-- SUPPLIED DATA follows --

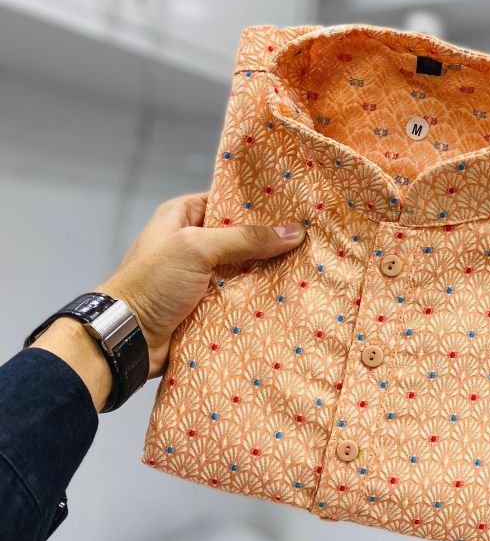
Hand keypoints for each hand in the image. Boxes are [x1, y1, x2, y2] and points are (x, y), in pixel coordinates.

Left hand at [31, 193, 306, 410]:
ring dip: (268, 274)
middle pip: (240, 238)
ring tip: (309, 268)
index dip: (258, 205)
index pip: (227, 201)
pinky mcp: (206, 308)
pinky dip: (258, 301)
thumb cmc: (152, 283)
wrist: (127, 339)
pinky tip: (290, 297)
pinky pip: (239, 299)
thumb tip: (294, 232)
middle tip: (311, 240)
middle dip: (270, 242)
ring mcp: (200, 278)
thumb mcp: (196, 248)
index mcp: (181, 217)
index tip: (295, 207)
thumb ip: (245, 238)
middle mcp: (191, 244)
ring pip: (244, 271)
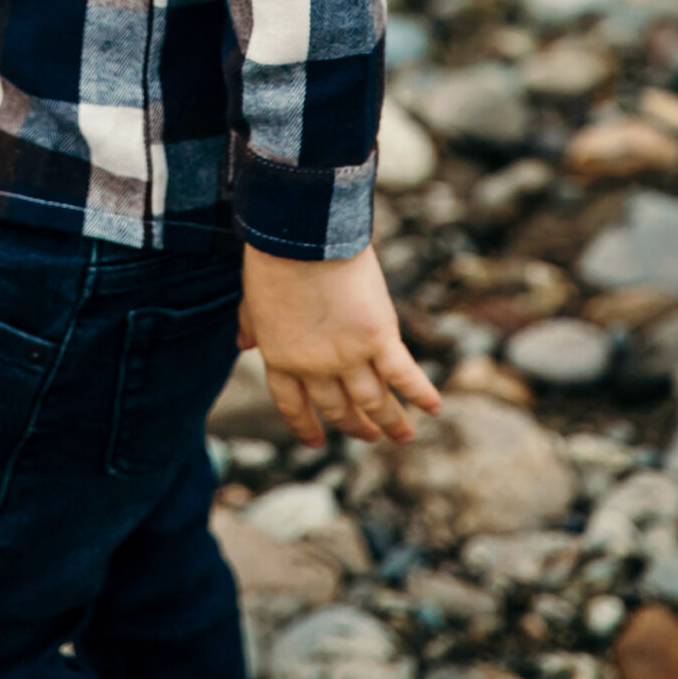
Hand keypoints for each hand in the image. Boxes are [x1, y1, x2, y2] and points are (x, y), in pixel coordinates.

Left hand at [240, 240, 440, 448]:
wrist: (301, 236)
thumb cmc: (273, 257)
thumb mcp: (252, 297)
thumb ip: (250, 324)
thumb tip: (243, 343)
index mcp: (280, 357)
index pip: (292, 404)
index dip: (305, 425)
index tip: (317, 442)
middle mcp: (315, 367)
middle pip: (338, 407)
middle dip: (355, 425)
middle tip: (370, 436)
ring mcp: (348, 356)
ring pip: (373, 400)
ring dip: (390, 420)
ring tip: (404, 435)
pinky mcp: (378, 337)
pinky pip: (403, 374)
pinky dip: (420, 393)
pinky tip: (434, 407)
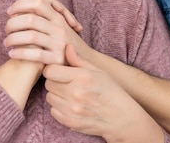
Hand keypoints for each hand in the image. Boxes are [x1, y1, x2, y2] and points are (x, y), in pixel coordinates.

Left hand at [4, 0, 86, 64]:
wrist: (82, 63)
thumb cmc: (64, 42)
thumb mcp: (60, 24)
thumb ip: (45, 15)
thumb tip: (21, 8)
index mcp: (58, 17)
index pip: (38, 2)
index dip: (20, 4)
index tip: (10, 12)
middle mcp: (59, 28)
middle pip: (30, 19)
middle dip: (12, 24)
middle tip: (6, 30)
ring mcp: (59, 43)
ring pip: (30, 36)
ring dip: (13, 39)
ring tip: (6, 43)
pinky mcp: (57, 59)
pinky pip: (35, 54)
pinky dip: (19, 53)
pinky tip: (12, 54)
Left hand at [43, 45, 163, 141]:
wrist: (121, 117)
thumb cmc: (111, 91)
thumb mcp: (98, 71)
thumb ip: (79, 60)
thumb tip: (67, 47)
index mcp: (83, 77)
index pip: (51, 71)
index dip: (53, 69)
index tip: (59, 71)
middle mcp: (76, 94)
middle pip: (48, 84)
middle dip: (55, 82)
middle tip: (66, 82)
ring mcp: (72, 110)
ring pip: (50, 98)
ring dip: (57, 95)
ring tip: (70, 94)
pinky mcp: (70, 122)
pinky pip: (53, 111)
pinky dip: (59, 108)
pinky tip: (71, 105)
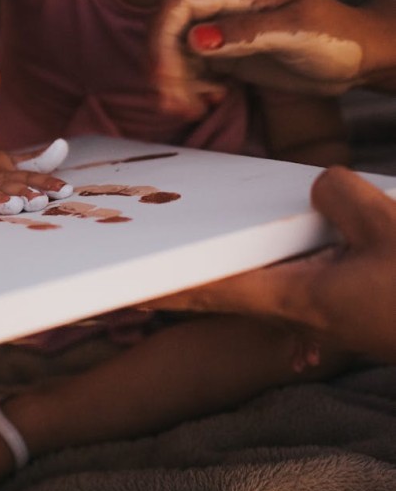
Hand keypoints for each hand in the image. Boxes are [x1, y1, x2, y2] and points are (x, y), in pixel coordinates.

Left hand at [144, 167, 395, 361]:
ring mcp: (323, 308)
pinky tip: (271, 245)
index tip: (121, 286)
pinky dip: (264, 262)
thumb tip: (317, 182)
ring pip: (254, 286)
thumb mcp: (389, 229)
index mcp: (300, 295)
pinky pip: (289, 277)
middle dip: (178, 284)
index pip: (215, 289)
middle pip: (222, 293)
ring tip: (188, 253)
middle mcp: (302, 307)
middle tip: (134, 268)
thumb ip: (341, 200)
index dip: (167, 286)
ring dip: (218, 274)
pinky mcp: (345, 301)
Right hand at [151, 0, 376, 116]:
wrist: (361, 56)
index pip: (179, 4)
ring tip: (193, 109)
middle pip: (171, 30)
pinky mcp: (230, 55)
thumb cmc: (337, 35)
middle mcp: (224, 7)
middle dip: (165, 67)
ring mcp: (225, 31)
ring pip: (179, 52)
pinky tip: (211, 101)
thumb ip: (244, 32)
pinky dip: (193, 88)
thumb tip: (195, 39)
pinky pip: (195, 69)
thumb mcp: (295, 31)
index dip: (162, 38)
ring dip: (177, 83)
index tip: (162, 76)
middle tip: (173, 104)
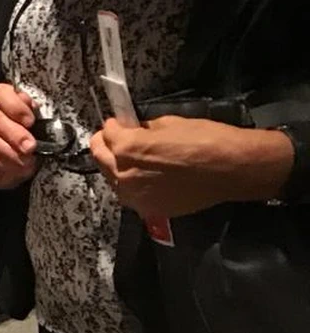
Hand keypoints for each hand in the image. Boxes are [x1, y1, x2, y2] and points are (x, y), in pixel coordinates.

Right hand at [0, 83, 38, 189]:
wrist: (16, 164)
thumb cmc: (28, 139)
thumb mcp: (37, 126)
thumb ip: (34, 115)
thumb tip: (32, 107)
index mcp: (3, 100)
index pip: (1, 92)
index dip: (15, 105)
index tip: (30, 121)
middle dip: (15, 134)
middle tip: (30, 146)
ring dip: (10, 151)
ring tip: (26, 161)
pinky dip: (3, 163)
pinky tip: (15, 167)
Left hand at [88, 116, 293, 220]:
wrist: (233, 169)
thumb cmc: (208, 142)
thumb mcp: (171, 123)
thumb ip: (145, 128)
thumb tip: (136, 129)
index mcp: (128, 148)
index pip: (106, 134)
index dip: (113, 126)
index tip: (117, 124)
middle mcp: (125, 175)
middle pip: (100, 158)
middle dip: (106, 146)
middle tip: (115, 139)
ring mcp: (135, 195)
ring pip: (112, 179)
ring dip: (116, 167)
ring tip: (130, 158)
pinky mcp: (149, 209)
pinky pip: (131, 195)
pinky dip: (132, 184)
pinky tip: (144, 176)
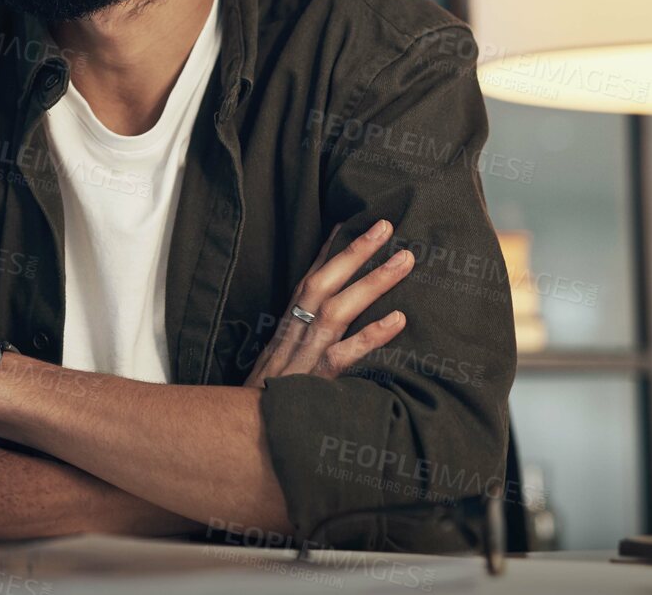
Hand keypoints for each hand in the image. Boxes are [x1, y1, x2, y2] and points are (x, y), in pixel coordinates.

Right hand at [245, 218, 412, 386]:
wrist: (247, 430)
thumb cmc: (267, 396)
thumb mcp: (278, 360)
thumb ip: (299, 339)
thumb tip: (324, 320)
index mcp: (288, 325)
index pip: (309, 280)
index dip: (328, 250)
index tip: (348, 221)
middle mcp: (295, 332)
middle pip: (324, 283)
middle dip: (354, 251)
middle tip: (386, 225)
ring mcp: (305, 354)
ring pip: (338, 310)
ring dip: (372, 281)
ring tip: (404, 260)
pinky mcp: (316, 381)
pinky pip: (345, 354)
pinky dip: (371, 336)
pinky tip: (398, 319)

-- SUPPLIED DATA concluded --

▸ **TO DO**
Write out exactly those lines running from the line with "thumb cmc: (267, 396)" to the end of the data above, the first and last included.

▸ **SOLUTION TO THE EXERCISE**
thumb cmc: (267, 396)
thumb mcp: (278, 360)
thumb ip: (299, 339)
thumb tip: (324, 320)
index mcp: (288, 325)
index pip: (309, 280)
index dip: (328, 250)
index tip: (348, 221)
middle mcp: (295, 332)
middle pip: (324, 283)
middle dip: (354, 251)
middle tip: (386, 225)
ring mcp: (305, 354)
ring pip: (338, 310)
ring dip: (372, 281)
ring tip: (404, 260)
pinky mcp: (316, 381)
pinky pip: (345, 354)
pinky dip: (371, 336)
pinky tip: (398, 319)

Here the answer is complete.